Once a kid has seen two weeks pass after their final dose, it’s a different story.
“Those who are post-two weeks vaccination, they are considered immune and do not have to be quarantined although we still monitor them for illness,” May said.
The biggest incentive, he said, should still be about others — and about potential future risks from variant strains. The B1.17 “UK” variant may not have devastated people under 20 health-wise, but it was 40 percent more effective at spreading from person to person.
Now, the “Delta” variant — B1617.2 — that started in India has been shown to be 40 percent more transmissible than the UK one. May said it’s become the dominant strain in Britain, and Dr. Anthony Fauci said Tuesday it currently accounts for about 6 percent of U.S. infections.

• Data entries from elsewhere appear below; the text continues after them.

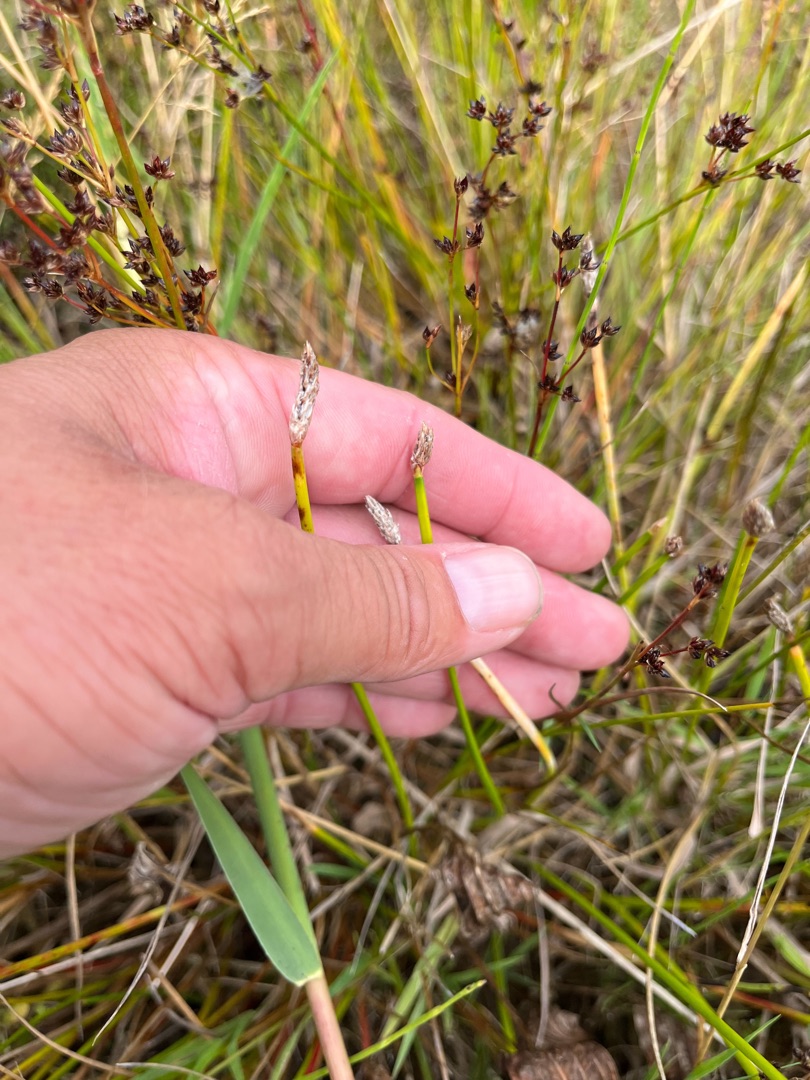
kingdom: Plantae
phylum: Tracheophyta
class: Liliopsida
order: Poales
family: Cyperaceae
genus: Eleocharis
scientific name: Eleocharis palustris
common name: Almindelig sumpstrå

With COVID still present, event at a very low level, “that means you’ve got something that is probably 100 percent more effective at transmission (than the original strain),” May said.
“And we do know that with disease transmission overall 4.6 percent of the population … in Sullivan County … will wind up in a hospital and we know that 1.8 percent will die.”
The fact that 1 out of Sullivan County’s 474 adolescent COVID cases since March 1 of this year was hospitalized may represent enough risk for some parents to pull the trigger on the jab.
“Let’s be straight up, that there is a risk, albeit low, for hospitalization and serious complication of MIS-C in children,” May said.
“But one of the biggest reasons is to prevent quarantine, and (also) having … them be the great spreaders of the disease to those who are still at risk or immunocompromised and may not be protected with the vaccine — and those are very important reasons.”